--- WHAT THE TASK ASKS ---
Without the images, repeat every line of the listing exactly.

--- SOURCE MATERIAL ---

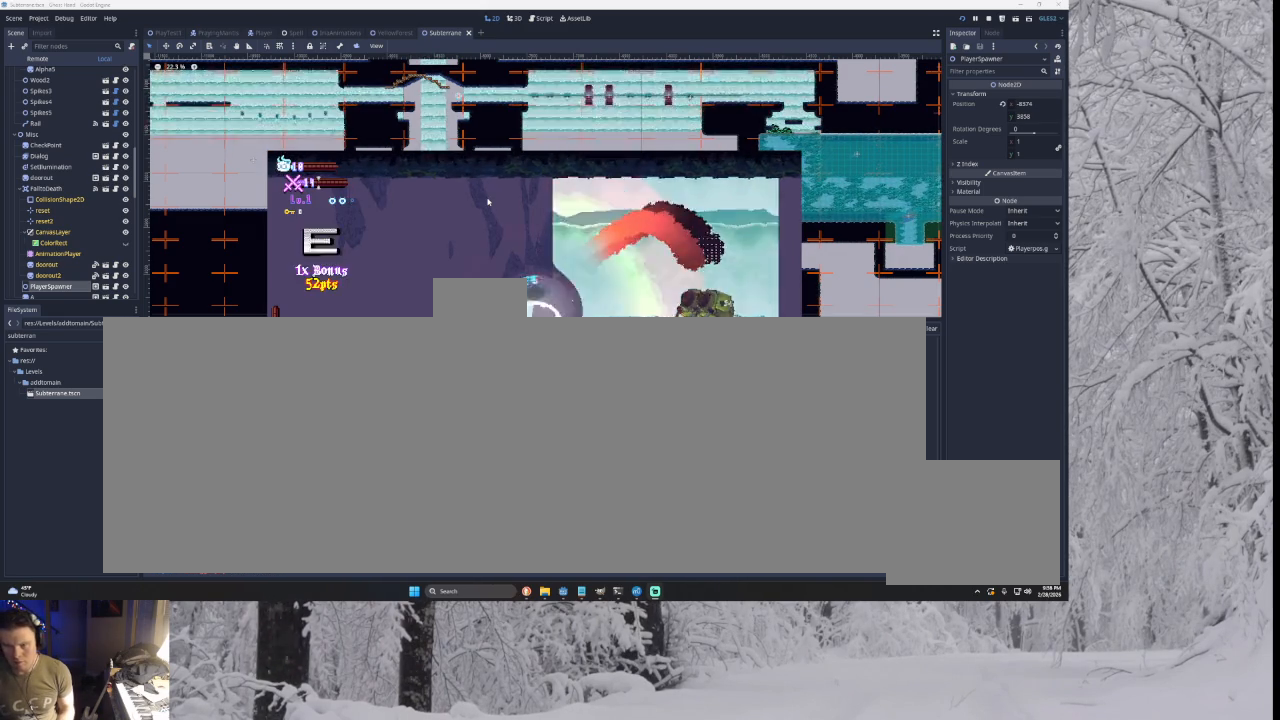
{"buttons": [], "left_stick": "center", "right_stick": "center", "events": [[333, "R2", "down"], [400, "R2", "up"]]}
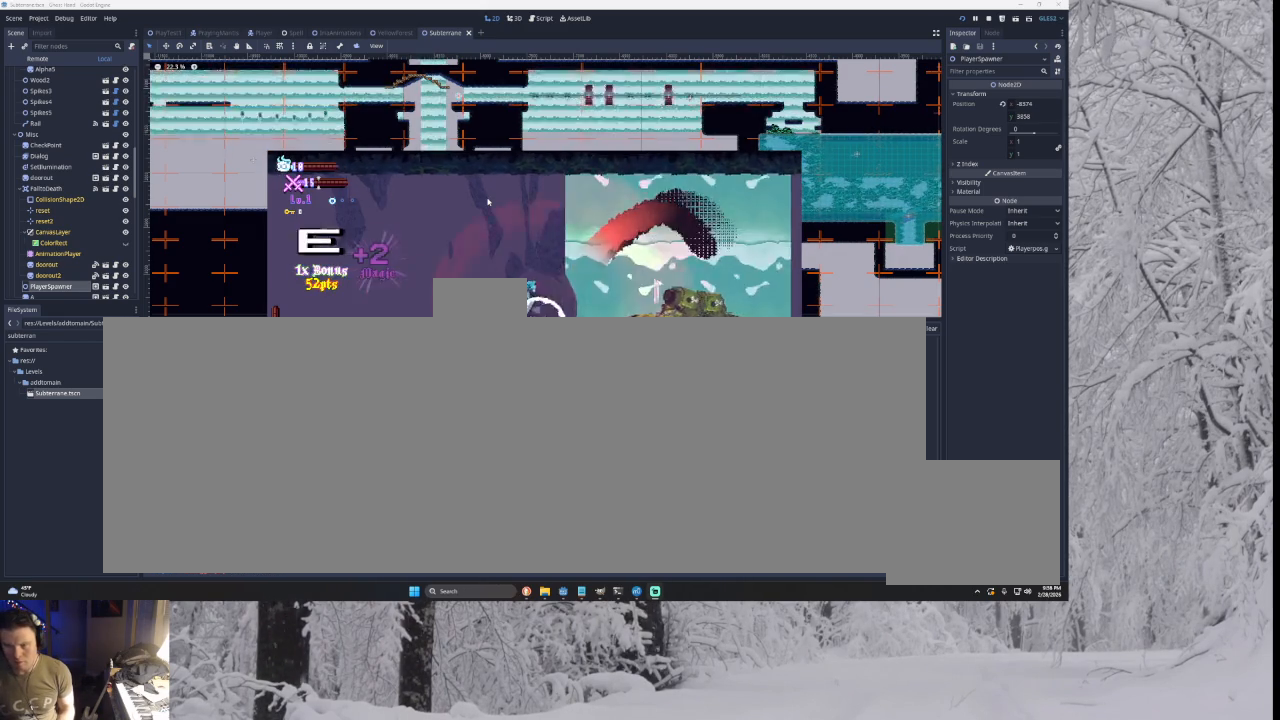
{"buttons": [], "left_stick": "left", "right_stick": "center", "events": [[267, "left_stick", "left"]]}
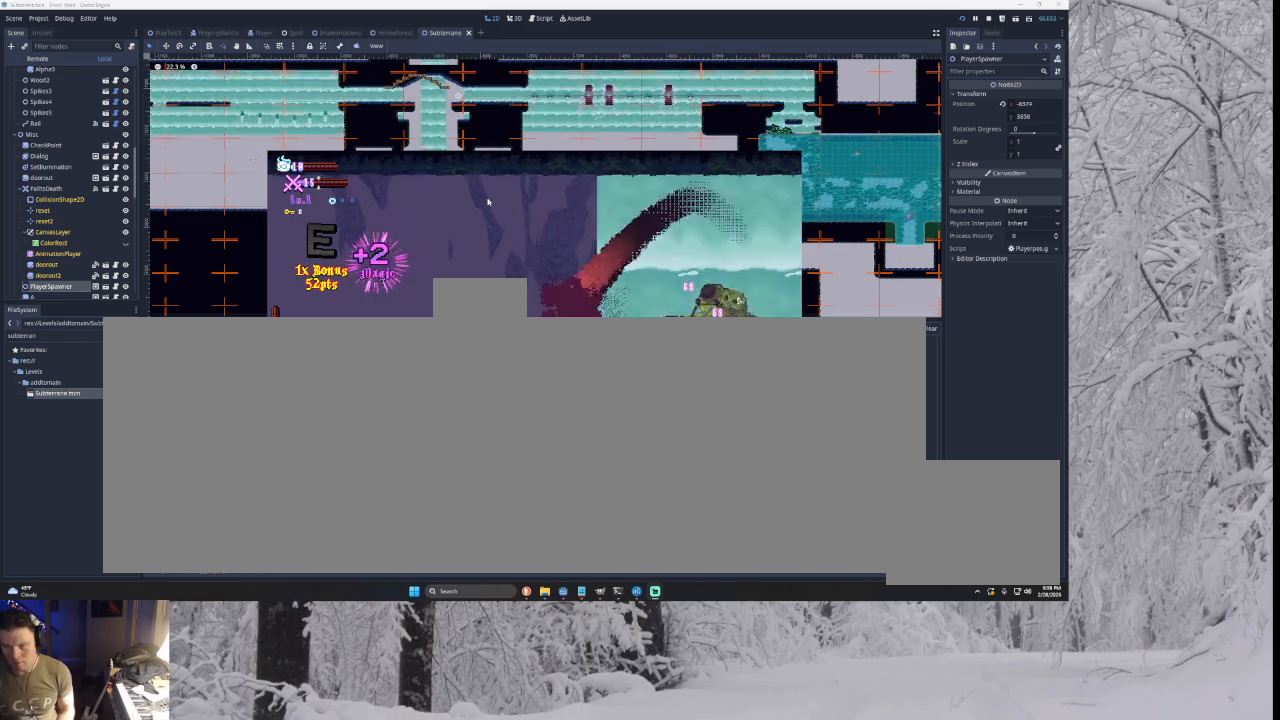
{"buttons": [], "left_stick": "left", "right_stick": "center", "events": [[33, "TRIANGLE", "down"], [67, "left_stick", "center"], [133, "left_stick", "right"], [200, "TRIANGLE", "up"], [367, "left_stick", "center"], [500, "left_stick", "left"]]}
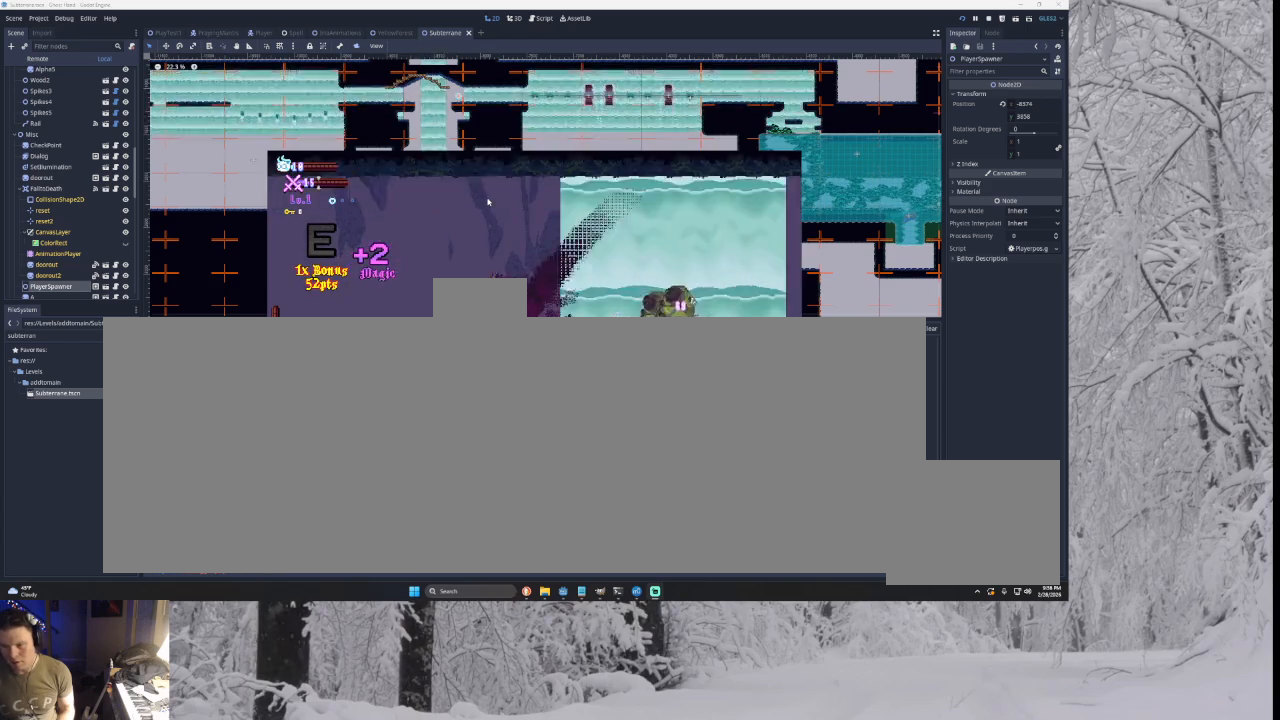
{"buttons": [], "left_stick": "center", "right_stick": "center", "events": [[367, "TRIANGLE", "down"], [367, "left_stick", "center"], [433, "TRIANGLE", "up"]]}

--- REPLY TO THE TASK ---
{"buttons": [], "left_stick": "center", "right_stick": "center", "events": [[333, "R2", "down"], [400, "R2", "up"]]}
{"buttons": [], "left_stick": "left", "right_stick": "center", "events": [[267, "left_stick", "left"]]}
{"buttons": [], "left_stick": "left", "right_stick": "center", "events": [[33, "TRIANGLE", "down"], [67, "left_stick", "center"], [133, "left_stick", "right"], [200, "TRIANGLE", "up"], [367, "left_stick", "center"], [500, "left_stick", "left"]]}
{"buttons": [], "left_stick": "center", "right_stick": "center", "events": [[367, "TRIANGLE", "down"], [367, "left_stick", "center"], [433, "TRIANGLE", "up"]]}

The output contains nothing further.